While they were eating,Mark 14:22-24
he took bread, said the blessing,
broke it, gave it to them, and said,
"Take it; this is my body."
Then he took a cup, gave thanks, and gave it to them,
and they all drank from it.
He said to them,
"This is my blood of the covenant,
which will be shed for many.
The Corpus Christi sermon sought after the disciples' likely reaction to Jesus' startling words at the Last Supper.
Since the Scripture from Mark doesn't provide us with their response, Father said that we are free to imagine. Put yourselves in the sandals of The Twelve at table and listen to Jesus as if for the first time.
No, I'm not interested. It's the wrong approach, the wrong question to ask.
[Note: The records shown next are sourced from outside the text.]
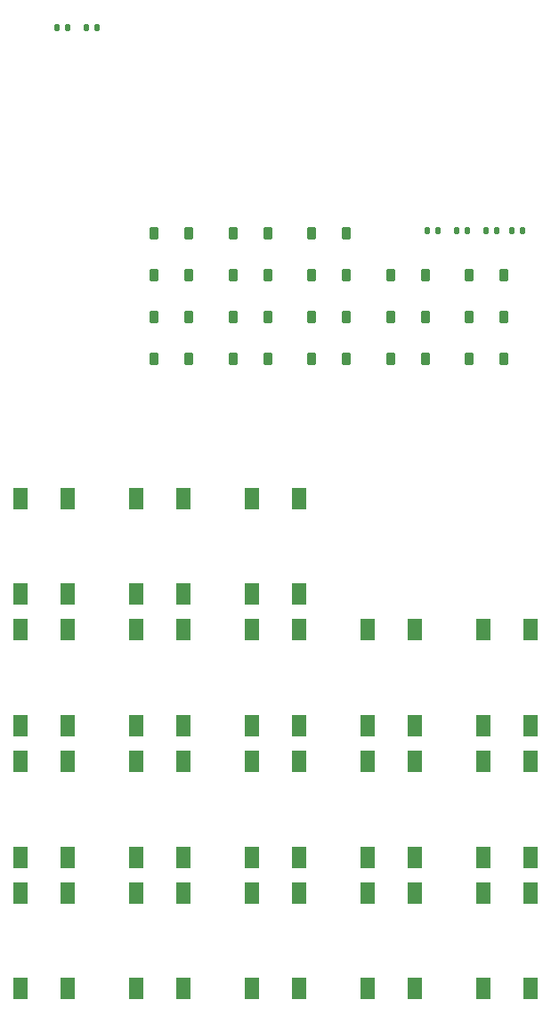
<source format=gtp>
G04 #@! TF.GenerationSoftware,KiCad,Pcbnew,9.0.0*
G04 #@! TF.CreationDate,2025-07-26T10:23:47-04:00*
G04 #@! TF.ProjectId,POVideo V2,504f5669-6465-46f2-9056-322e6b696361,rev?*
G04 #@! TF.SameCoordinates,Original*
G04 #@! TF.FileFunction,Paste,Top*
G04 #@! TF.FilePolarity,Positive*
%FSLAX46Y46*%
G04 Gerber Fmt 4.6, Leading zero omitted, Abs format (unit mm)*
G04 Created by KiCad (PCBNEW 9.0.0) date 2025-07-26 10:23:47*
%MOMM*%
%LPD*%
G01*
G04 APERTURE LIST*
G04 Aperture macros list*
%AMRoundRect*
0 Rectangle with rounded corners*
0 $1 Rounding radius*
0 $2 $3 $4 $5 $6 $7 $8 $9 X,Y pos of 4 corners*
0 Add a 4 corners polygon primitive as box body*
4,1,4,$2,$3,$4,$5,$6,$7,$8,$9,$2,$3,0*
0 Add four circle primitives for the rounded corners*
1,1,$1+$1,$2,$3*
1,1,$1+$1,$4,$5*
1,1,$1+$1,$6,$7*
1,1,$1+$1,$8,$9*
0 Add four rect primitives between the rounded corners*
20,1,$1+$1,$2,$3,$4,$5,0*
20,1,$1+$1,$4,$5,$6,$7,0*
20,1,$1+$1,$6,$7,$8,$9,0*
20,1,$1+$1,$8,$9,$2,$3,0*%
G04 Aperture macros list end*
%ADD10RoundRect,0.135000X-0.135000X-0.185000X0.135000X-0.185000X0.135000X0.185000X-0.135000X0.185000X0*%
%ADD11RoundRect,0.210000X0.490000X-0.840000X0.490000X0.840000X-0.490000X0.840000X-0.490000X-0.840000X0*%
%ADD12RoundRect,0.140000X-0.140000X-0.170000X0.140000X-0.170000X0.140000X0.170000X-0.140000X0.170000X0*%
%ADD13RoundRect,0.225000X-0.225000X-0.375000X0.225000X-0.375000X0.225000X0.375000X-0.225000X0.375000X0*%
%ADD14RoundRect,0.135000X0.135000X0.185000X-0.135000X0.185000X-0.135000X-0.185000X0.135000X-0.185000X0*%
G04 APERTURE END LIST*
D10*
X196020000Y-82250000D03*
X195000000Y-82250000D03*
D11*
X183750000Y-120250000D03*
X183750000Y-129350000D03*
X188250000Y-120250000D03*
X188250000Y-129350000D03*
D10*
X189480000Y-82250000D03*
X190500000Y-82250000D03*
D12*
X197500000Y-82250000D03*
X198460000Y-82250000D03*
X192250000Y-82250000D03*
X193210000Y-82250000D03*
D13*
X178450000Y-90500000D03*
X181750000Y-90500000D03*
X193450000Y-86500000D03*
X196750000Y-86500000D03*
D11*
X177250000Y-116850000D03*
X177250000Y-107750000D03*
X172750000Y-116850000D03*
X172750000Y-107750000D03*
D13*
X170950000Y-94500000D03*
X174250000Y-94500000D03*
X170950000Y-82500000D03*
X174250000Y-82500000D03*
D11*
X177250000Y-129350000D03*
X177250000Y-120250000D03*
X172750000Y-129350000D03*
X172750000Y-120250000D03*
D13*
X193450000Y-90500000D03*
X196750000Y-90500000D03*
D11*
X166250000Y-116850000D03*
X166250000Y-107750000D03*
X161750000Y-116850000D03*
X161750000Y-107750000D03*
X188250000Y-141850000D03*
X188250000Y-132750000D03*
X183750000Y-141850000D03*
X183750000Y-132750000D03*
X155250000Y-129350000D03*
X155250000Y-120250000D03*
X150750000Y-129350000D03*
X150750000Y-120250000D03*
X177250000Y-154350000D03*
X177250000Y-145250000D03*
X172750000Y-154350000D03*
X172750000Y-145250000D03*
D13*
X185950000Y-94500000D03*
X189250000Y-94500000D03*
X170950000Y-86500000D03*
X174250000Y-86500000D03*
D11*
X155250000Y-154350000D03*
X155250000Y-145250000D03*
X150750000Y-154350000D03*
X150750000Y-145250000D03*
D14*
X155270000Y-63000000D03*
X154250000Y-63000000D03*
D11*
X166250000Y-129350000D03*
X166250000Y-120250000D03*
X161750000Y-129350000D03*
X161750000Y-120250000D03*
X155250000Y-116850000D03*
X155250000Y-107750000D03*
X150750000Y-116850000D03*
X150750000Y-107750000D03*
X155250000Y-141850000D03*
X155250000Y-132750000D03*
X150750000Y-141850000D03*
X150750000Y-132750000D03*
X199250000Y-141850000D03*
X199250000Y-132750000D03*
X194750000Y-141850000D03*
X194750000Y-132750000D03*
D13*
X163450000Y-94500000D03*
X166750000Y-94500000D03*
D11*
X188250000Y-154350000D03*
X188250000Y-145250000D03*
X183750000Y-154350000D03*
X183750000Y-145250000D03*
D13*
X178450000Y-82500000D03*
X181750000Y-82500000D03*
X185950000Y-86500000D03*
X189250000Y-86500000D03*
D11*
X177250000Y-141850000D03*
X177250000Y-132750000D03*
X172750000Y-141850000D03*
X172750000Y-132750000D03*
D13*
X185950000Y-90500000D03*
X189250000Y-90500000D03*
X170950000Y-90500000D03*
X174250000Y-90500000D03*
X178450000Y-94500000D03*
X181750000Y-94500000D03*
X163450000Y-86500000D03*
X166750000Y-86500000D03*
D14*
X158020000Y-63000000D03*
X157000000Y-63000000D03*
D13*
X163450000Y-82500000D03*
X166750000Y-82500000D03*
X193450000Y-94500000D03*
X196750000Y-94500000D03*
D11*
X166250000Y-141850000D03*
X166250000Y-132750000D03*
X161750000Y-141850000D03*
X161750000Y-132750000D03*
X199250000Y-129350000D03*
X199250000Y-120250000D03*
X194750000Y-129350000D03*
X194750000Y-120250000D03*
D13*
X163450000Y-90500000D03*
X166750000Y-90500000D03*
D11*
X166250000Y-154350000D03*
X166250000Y-145250000D03*
X161750000Y-154350000D03*
X161750000Y-145250000D03*
D13*
X178450000Y-86500000D03*
X181750000Y-86500000D03*
D11*
X199250000Y-154350000D03*
X199250000Y-145250000D03*
X194750000Y-154350000D03*
X194750000Y-145250000D03*
M02*

</source>
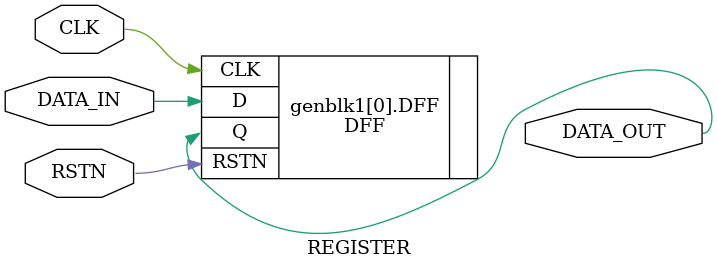
<source format=sv>
`timescale 1ns/100ps

module REGISTER
#(
    parameter DATA_WIDTH = 1
)
(
    input                   CLK,
    input                   RSTN,
    input [DATA_WIDTH-1:0]  DATA_IN,
    output [DATA_WIDTH-1:0] DATA_OUT
);

    // Generate the register the structural way
    generate
        for(genvar gdx = 0; gdx < DATA_WIDTH; gdx++) begin
            DFF DFF (
                .CLK    (CLK),
                .RSTN   (RSTN),
                .D      (DATA_IN[gdx]),
                .Q      (DATA_OUT[gdx])
            );
        end
    endgenerate
endmodule

</source>
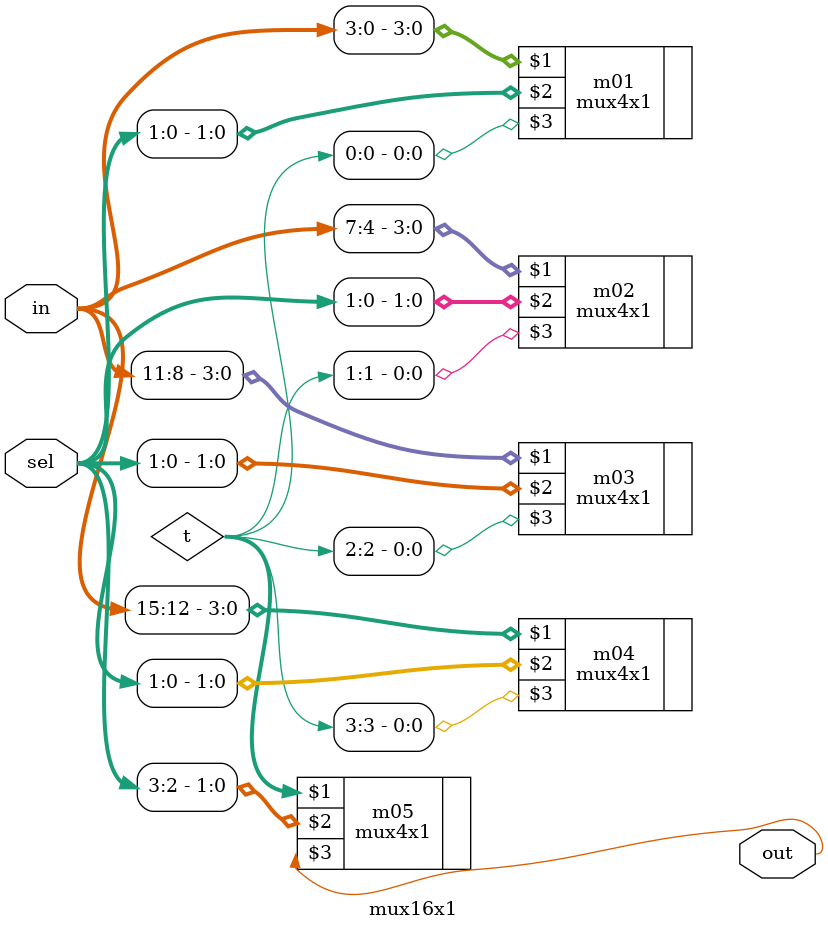
<source format=v>
`timescale 1ns / 1ps


module mux16x1(in,sel,out);
    input [15:0]in;
    input [3:0]sel;
    output out;

    wire [3:0]t;
    
    mux4x1 m01(in[3:0],sel[1:0],t[0]);
    mux4x1 m02(in[7:4],sel[1:0],t[1]);
    mux4x1 m03(in[11:8],sel[1:0],t[2]);
    mux4x1 m04(in[15:12],sel[1:0],t[3]);
    mux4x1 m05(t,sel[3:2],out);
endmodule

</source>
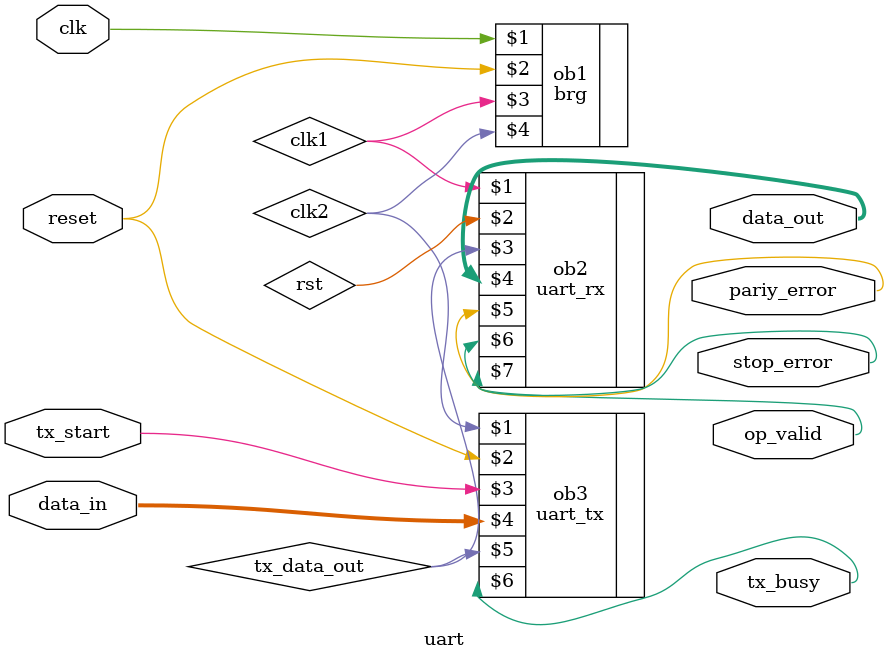
<source format=v>
`timescale 1ns / 1ps


`include "uart_tx.v"
`include "uart_rx.v"
`include "brg.v"

module uart(
    input clk,
    input reset,
    input tx_start,
    input [7:0] data_in,
    output tx_busy,
    output [7:0] data_out,
    output pariy_error,
    output stop_error,
    output op_valid );

    wire tx_data_out, clk1, clk2;

    brg ob1(clk,reset,clk1, clk2);
    uart_rx ob2(clk1, rst, tx_data_out, data_out, pariy_error, stop_error, op_valid);
    uart_tx ob3(clk2, reset, tx_start,data_in, tx_data_out, tx_busy);

endmodule

</source>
It's an unprofitable use of the imagination and a "busy work" exercise.
To ponder the disciples' reaction is besides the point, misses the point, is a worthless distraction.
Because the inspired author of Mark had absolutely no interest in the reaction of The Twelve, if he could even fathom it so many years later. His perspective is our perspective: he grew up with this, this Eucharistic meal. He knows nothing else. He knows of no time without it. No "before". As do we, those of us who are blessed enough to have grown up in the church, know nothing else, nothing less, than the Real Presence.
And that common knowledge is the emphasis on the Feast of Corpus Christi. That we share that faith from Mark's day to our own, in continuity. Not on some crazy speculation about the perspective of the first-time hearers, so short-lived. If you seek that curiosity, go to John 6:52.